Prompt: Please return each of the entries below exactly as they appear.

Records supplied:
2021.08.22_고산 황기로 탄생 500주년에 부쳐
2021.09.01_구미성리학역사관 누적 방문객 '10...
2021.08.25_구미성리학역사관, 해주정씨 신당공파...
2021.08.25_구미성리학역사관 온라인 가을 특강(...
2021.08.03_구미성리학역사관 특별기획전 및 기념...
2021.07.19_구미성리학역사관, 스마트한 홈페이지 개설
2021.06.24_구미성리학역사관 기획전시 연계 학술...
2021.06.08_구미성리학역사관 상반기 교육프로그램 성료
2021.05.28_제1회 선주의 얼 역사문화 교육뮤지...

Result for this task:
2021.08.22_고산 황기로 탄생 500주년에 부쳐
2021.09.01_구미성리학역사관 누적 방문객 '10...
2021.08.25_구미성리학역사관, 해주정씨 신당공파...
2021.08.25_구미성리학역사관 온라인 가을 특강(...
2021.08.03_구미성리학역사관 특별기획전 및 기념...
2021.07.19_구미성리학역사관, 스마트한 홈페이지 개설
2021.06.24_구미성리학역사관 기획전시 연계 학술...
2021.06.08_구미성리학역사관 상반기 교육프로그램 성료
2021.05.28_제1회 선주의 얼 역사문화 교육뮤지...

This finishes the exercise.